▸ **Exercise prompt**
Show each line of the data below that has the string "alarm" in it.

▸ **Dataset excerpts**
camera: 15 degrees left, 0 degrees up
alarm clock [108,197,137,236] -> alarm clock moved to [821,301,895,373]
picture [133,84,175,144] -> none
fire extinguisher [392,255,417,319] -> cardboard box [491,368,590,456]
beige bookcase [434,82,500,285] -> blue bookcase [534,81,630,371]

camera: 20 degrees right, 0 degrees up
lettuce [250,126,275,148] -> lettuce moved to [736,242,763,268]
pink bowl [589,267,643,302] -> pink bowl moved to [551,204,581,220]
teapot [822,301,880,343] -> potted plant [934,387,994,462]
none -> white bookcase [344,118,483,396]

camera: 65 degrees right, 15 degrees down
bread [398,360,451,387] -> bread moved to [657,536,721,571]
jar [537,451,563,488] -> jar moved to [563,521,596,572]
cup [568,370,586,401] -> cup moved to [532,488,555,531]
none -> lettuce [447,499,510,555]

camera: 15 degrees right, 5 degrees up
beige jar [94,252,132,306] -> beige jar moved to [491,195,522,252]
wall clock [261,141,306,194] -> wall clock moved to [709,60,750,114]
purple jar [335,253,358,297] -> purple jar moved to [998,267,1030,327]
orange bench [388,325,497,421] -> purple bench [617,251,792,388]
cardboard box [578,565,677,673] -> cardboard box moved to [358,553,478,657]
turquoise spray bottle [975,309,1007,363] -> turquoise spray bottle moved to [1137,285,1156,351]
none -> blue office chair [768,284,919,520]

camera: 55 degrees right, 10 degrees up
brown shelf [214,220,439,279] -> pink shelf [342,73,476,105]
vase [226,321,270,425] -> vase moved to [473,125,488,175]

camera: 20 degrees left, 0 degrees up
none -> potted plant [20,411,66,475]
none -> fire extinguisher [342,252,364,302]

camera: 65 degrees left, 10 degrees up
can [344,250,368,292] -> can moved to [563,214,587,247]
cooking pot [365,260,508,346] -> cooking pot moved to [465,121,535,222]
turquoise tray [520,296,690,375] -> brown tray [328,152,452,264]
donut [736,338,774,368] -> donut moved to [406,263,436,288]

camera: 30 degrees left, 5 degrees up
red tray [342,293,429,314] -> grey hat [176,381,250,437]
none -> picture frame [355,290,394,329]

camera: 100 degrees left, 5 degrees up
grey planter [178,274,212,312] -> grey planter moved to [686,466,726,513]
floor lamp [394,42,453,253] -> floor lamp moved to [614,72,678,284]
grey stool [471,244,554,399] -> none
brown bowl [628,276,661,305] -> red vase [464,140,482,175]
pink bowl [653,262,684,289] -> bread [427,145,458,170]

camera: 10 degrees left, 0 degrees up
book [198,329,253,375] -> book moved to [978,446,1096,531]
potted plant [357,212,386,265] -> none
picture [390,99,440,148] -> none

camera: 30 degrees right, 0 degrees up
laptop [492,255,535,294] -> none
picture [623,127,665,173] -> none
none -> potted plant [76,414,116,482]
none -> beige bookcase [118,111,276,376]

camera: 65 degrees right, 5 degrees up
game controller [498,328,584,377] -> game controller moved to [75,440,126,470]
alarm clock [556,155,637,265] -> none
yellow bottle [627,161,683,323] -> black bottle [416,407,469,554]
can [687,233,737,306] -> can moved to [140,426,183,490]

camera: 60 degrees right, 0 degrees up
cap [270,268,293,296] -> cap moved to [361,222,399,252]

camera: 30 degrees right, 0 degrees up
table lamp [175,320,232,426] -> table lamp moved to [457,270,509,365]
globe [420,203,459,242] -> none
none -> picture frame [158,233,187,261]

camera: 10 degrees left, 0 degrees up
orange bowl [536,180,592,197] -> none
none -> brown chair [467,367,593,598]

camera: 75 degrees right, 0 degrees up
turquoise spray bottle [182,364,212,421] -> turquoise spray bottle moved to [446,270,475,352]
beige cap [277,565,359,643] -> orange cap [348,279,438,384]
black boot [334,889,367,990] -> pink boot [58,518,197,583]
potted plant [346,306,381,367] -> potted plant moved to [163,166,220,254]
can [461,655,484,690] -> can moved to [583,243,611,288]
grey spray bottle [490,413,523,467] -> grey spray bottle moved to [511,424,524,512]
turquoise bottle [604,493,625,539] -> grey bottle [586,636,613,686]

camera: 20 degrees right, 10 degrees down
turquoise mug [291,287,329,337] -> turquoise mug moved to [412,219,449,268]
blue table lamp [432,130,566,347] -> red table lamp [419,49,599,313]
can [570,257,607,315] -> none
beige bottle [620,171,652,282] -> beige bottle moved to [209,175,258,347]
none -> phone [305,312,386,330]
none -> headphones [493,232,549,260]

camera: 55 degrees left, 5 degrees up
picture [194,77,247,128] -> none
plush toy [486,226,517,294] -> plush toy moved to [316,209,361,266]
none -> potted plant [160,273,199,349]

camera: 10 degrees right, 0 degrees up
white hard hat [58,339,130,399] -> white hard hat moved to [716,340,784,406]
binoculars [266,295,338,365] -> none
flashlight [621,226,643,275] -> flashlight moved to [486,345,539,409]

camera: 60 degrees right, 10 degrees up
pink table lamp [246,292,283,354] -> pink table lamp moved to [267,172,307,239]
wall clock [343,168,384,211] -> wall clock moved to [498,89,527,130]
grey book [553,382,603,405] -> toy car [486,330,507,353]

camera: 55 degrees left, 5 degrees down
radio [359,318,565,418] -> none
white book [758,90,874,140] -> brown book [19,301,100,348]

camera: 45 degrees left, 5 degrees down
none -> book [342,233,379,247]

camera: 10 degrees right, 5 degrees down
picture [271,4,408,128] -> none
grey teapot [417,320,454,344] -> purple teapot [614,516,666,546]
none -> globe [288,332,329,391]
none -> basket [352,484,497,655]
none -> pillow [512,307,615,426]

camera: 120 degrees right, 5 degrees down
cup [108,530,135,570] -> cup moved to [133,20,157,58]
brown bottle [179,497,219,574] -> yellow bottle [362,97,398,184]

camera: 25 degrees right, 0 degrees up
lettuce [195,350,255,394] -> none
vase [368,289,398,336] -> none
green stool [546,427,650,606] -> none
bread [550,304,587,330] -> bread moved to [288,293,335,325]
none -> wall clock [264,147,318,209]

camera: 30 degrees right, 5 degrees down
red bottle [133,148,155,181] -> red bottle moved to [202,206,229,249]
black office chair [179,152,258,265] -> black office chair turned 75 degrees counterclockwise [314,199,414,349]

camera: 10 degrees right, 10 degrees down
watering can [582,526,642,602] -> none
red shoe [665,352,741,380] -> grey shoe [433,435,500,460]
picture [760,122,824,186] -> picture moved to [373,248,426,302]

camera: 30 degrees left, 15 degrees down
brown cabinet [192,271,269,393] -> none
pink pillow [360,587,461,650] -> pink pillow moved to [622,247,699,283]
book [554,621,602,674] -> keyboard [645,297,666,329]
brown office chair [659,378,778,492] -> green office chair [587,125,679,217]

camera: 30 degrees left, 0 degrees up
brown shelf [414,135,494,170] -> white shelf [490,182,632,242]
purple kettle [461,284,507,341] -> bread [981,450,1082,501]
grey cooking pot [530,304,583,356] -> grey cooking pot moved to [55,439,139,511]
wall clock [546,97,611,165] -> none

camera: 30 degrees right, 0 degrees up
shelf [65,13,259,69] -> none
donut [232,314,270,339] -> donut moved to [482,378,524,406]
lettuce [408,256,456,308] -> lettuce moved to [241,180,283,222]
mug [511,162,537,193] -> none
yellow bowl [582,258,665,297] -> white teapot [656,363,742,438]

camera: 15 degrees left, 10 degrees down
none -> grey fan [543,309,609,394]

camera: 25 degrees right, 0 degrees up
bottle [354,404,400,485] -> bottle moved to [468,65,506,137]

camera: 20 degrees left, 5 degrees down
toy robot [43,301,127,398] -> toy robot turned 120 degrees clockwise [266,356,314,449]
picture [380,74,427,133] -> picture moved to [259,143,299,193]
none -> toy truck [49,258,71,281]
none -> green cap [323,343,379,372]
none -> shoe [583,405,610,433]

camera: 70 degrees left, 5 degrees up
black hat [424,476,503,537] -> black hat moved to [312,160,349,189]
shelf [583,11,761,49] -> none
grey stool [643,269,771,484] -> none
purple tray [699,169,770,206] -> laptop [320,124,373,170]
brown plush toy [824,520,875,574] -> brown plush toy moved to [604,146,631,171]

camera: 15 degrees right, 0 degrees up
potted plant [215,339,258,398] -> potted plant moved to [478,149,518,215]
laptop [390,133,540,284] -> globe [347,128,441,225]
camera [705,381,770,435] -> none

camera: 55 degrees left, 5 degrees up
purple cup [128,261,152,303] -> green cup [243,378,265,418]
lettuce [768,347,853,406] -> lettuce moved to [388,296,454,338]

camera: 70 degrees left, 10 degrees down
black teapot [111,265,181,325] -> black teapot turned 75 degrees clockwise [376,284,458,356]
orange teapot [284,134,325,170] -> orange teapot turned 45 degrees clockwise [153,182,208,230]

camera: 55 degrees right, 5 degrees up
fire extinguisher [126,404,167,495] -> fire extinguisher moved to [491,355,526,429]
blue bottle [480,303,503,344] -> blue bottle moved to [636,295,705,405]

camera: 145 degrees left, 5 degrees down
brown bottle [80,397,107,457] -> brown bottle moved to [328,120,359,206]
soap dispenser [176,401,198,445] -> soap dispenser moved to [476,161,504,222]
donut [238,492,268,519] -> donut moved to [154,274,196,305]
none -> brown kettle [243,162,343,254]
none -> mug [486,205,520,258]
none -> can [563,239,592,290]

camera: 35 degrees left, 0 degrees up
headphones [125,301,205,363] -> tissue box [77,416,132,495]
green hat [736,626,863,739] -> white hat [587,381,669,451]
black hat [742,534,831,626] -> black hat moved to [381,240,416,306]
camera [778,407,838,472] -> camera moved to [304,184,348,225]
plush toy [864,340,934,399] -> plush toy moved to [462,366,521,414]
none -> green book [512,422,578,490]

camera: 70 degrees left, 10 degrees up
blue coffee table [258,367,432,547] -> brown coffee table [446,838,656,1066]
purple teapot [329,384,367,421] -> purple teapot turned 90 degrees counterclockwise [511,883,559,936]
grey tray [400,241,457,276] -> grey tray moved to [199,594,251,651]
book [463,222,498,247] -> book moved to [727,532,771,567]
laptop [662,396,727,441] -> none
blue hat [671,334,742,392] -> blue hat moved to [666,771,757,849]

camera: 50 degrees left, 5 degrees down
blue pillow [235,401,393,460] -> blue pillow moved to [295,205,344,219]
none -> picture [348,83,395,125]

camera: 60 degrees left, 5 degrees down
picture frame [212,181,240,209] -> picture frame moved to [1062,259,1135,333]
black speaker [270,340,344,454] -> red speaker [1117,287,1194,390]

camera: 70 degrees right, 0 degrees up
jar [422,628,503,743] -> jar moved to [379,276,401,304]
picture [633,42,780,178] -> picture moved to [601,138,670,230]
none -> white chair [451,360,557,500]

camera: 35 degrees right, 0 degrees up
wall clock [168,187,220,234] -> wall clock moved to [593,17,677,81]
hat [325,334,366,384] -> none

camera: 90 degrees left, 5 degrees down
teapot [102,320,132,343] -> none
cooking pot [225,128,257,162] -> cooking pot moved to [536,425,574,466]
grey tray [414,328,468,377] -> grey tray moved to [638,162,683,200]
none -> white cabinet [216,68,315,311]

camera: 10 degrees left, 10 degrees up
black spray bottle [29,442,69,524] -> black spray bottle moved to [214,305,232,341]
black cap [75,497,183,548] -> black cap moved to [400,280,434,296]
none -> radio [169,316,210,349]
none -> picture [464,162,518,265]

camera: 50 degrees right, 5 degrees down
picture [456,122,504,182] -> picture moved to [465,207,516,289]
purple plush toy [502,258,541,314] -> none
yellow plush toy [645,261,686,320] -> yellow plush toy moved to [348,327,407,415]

▸ **Answer to this task**
alarm clock [108,197,137,236] -> alarm clock moved to [821,301,895,373]
alarm clock [556,155,637,265] -> none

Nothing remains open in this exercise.